Mozambique’s President Filipe Nyusi said Monday that 84 had been confirmed dead in the country. Speaking on Radio Mocambique, Nyusi said that the scale of the disaster is “huge” and expressed fears that the death toll could rise to around 1,000.

Joshua Sacco, a member of parliament in Zimbabwe, told local media that officials did not have an accurate count of the missing, indicating that death toll reports could increase.

Pictures and video on social media showed roofs torn off buildings and extensive flooding strong enough to sweep along a large car.

Some of the storm’s effects could be felt as far inland as Harare, the nation’s capital city, some 200 miles from the border. Zimbabwe’s president, Emmerson Mnangagwa, declared a state of disaster in affected areas and shortened a visit to the United Arab Emirates, according to Zimbabwe’s Ministry of Information.

Karikoga Kutadzaushe, operations director for the Zimbabwe Red Cross, told the South African Broadcasting Corporation that the situation is “quite dire” in the country’s eastern highlands.

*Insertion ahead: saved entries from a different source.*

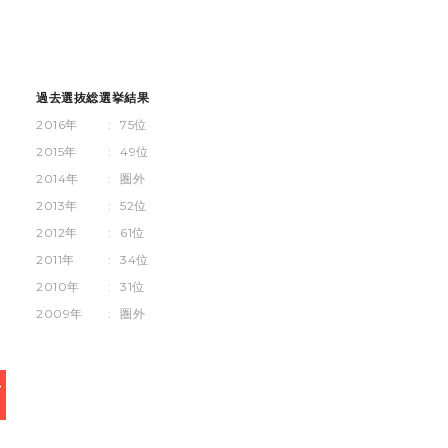
過去選抜総選挙結果
2016年
:
75位
2015年
:
49位
2014年
:
圏外
2013年
:
52位
2012年
:
61位
2011年
:
34位
2010年
:
31位
2009年
:
圏外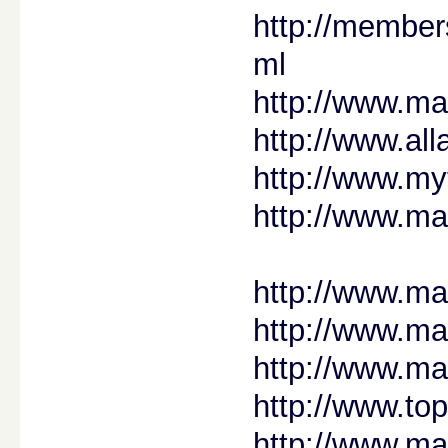
http://membe
ml
http://www.m
http://www.al
http://www.m
http://www.m
http://www.m
http://www.ma
http://www.m
http://www.to
http://www.m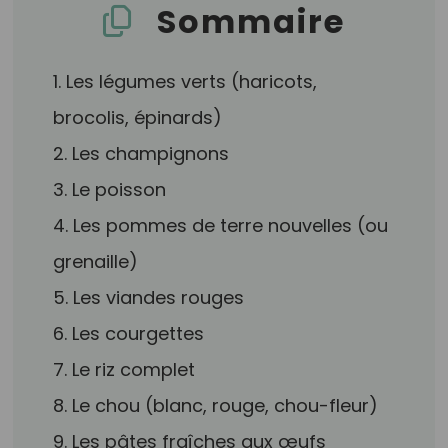
Sommaire
1. Les légumes verts (haricots,
brocolis, épinards)
2. Les champignons
3. Le poisson
4. Les pommes de terre nouvelles (ou
grenaille)
5. Les viandes rouges
6. Les courgettes
7. Le riz complet
8. Le chou (blanc, rouge, chou-fleur)
9. Les pâtes fraîches aux œufs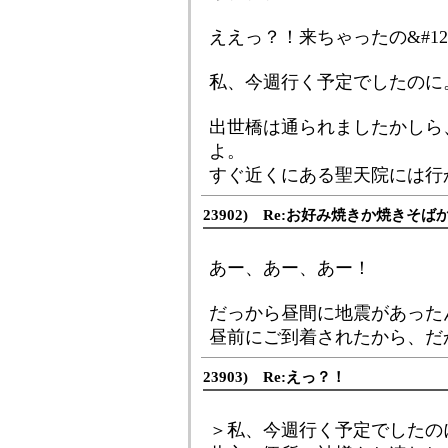
ええっ？！来ちゃったの&#123
私、今週行く予定でしたのに
出世橋は通られましたかしら
よ。
すぐ近くにある聖天院には行
23902) Re:お好み焼きか焼きそば
あー、あー、あー！
だっから昼間に地震があった
昼前にご到着されたから、だ
23903) Re:えっ？！
＞私、今週行く予定でしたの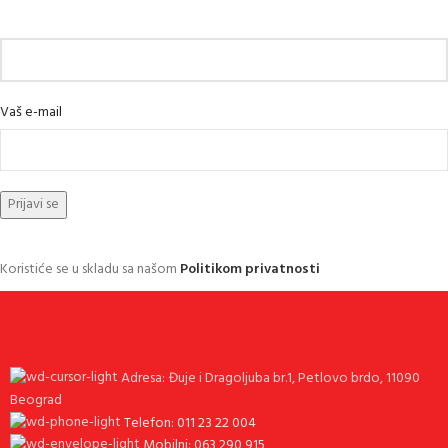
Vaš e-mail
Koristiće se u skladu sa našom
Politikom privatnosti
Adresa: Đuje i Dragoljuba br.1, Petlovo brdo, 11090
Beograd
Telefon: 011 23 22 004
Mobilni: 063 290 915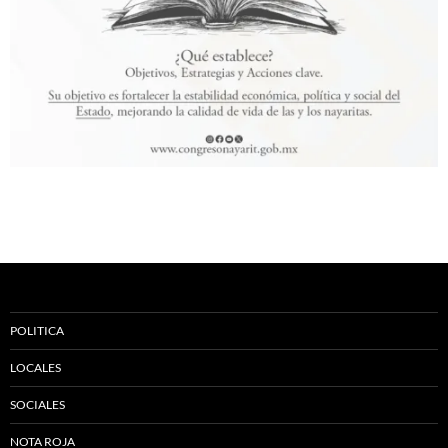
POLITICA
LOCALES
SOCIALES
NOTA ROJA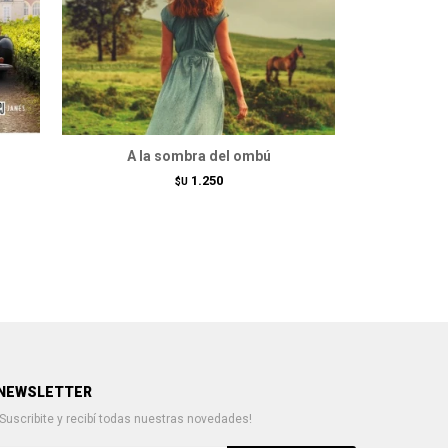
A la sombra del ombú
El día que
Edi
1.250
$U
NEWSLETTER
¡Suscribite y recibí todas nuestras novedades!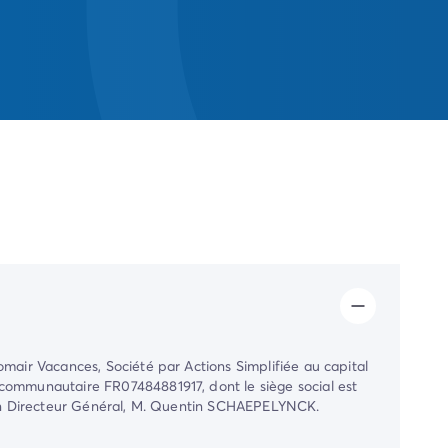
omair Vacances
, Société par Actions Simplifiée au capital
acommunautaire FR07484881917, dont le siège social est
on Directeur Général, M. Quentin SCHAEPELYNCK.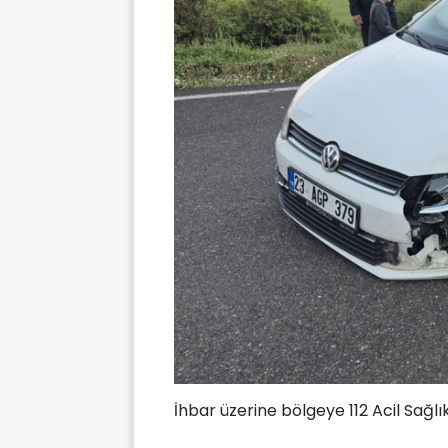
İhbar üzerine bölgeye 112 Acil Sağlı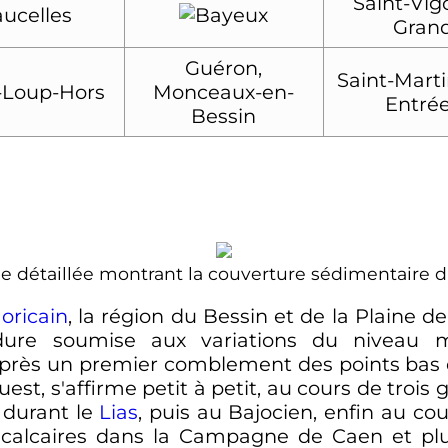
Saint-Vigo
ucelles
Gran
Guéron,
Saint-Marti
-Loup-Hors
Monceaux-en-
Entré
Bessin
 détaillée montrant la couverture sédimentaire 
oricain
, la région du Bessin et de la Plaine
 soumise aux variations du niveau mari
Après un premier comblement des points bas 
'Ouest, s'affirme petit à petit, au cours de troi
, durant le
Lias
, puis au Bajocien, enfin au c
calcaires dans la Campagne de Caen et plu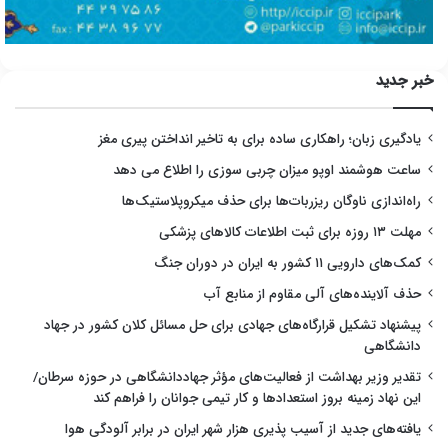
خبر جدید
یادگیری زبان؛ راهکاری ساده برای به تاخیر انداختن پیری مغز
ساعت هوشمند اوپو میزان چربی سوزی را اطلاع می دهد
راه‌اندازی ناوگان ریزربات‌ها برای حذف میکروپلاستیک‌ها
مهلت ۱۳ روزه برای ثبت اطلاعات کالاهای پزشکی
کمک‌های دارویی ۱۱ کشور به ایران در دوران جنگ
حذف آلاینده‌های آلی مقاوم از منابع آب
پیشنهاد تشکیل قرارگاه‌های جهادی برای حل مسائل کلان کشور در جهاد
دانشگاهی
تقدیر وزیر بهداشت از فعالیت‌های مؤثر جهاددانشگاهی در حوزه سرطان/
این نهاد زمینه بروز استعدادها و کار تیمی جوانان را فراهم کند
یافته‌های جدید از آسیب پذیری هزار شهر ایران در برابر آلودگی هوا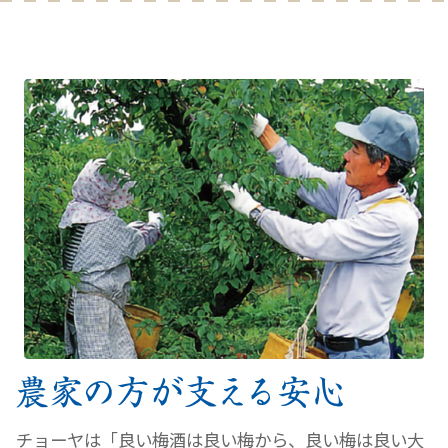
チョーヤは「良い梅酒は良い梅から、良い梅は良い大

“The immediate needs for people is shelter … because most people have been displaced,” he said. “There is need for food. There is also need for medicals for those who have been injured.”

Two boarding school students were among those killed in eastern Zimbabwe, according to Kutadzaushe. He says they died after a boulder rolled into their dormitory.

Many of those displaced are being housed temporarily at higher ground, including in schools and churches. One hotel in Chimanimani, a mountainous area near the eastern border that was hit particularly hard by the cyclone, is sheltering more than 300 people whose homes have been destroyed, an employee told Mafundikwa.

Rescue efforts were hampered by flash floods and bridges that had been destroyed, Kutadzaushe says. By Sunday, the winds and rain had eased and visibility had improved, allowing Zimbabwe’s air force to ferry some of the injured for medical care, the country’s Ministry of Information reported.

The full extent of the devastation is unclear but will include damage to crops, water supply destruction and increased risk of gender-based violence, according to the U.N.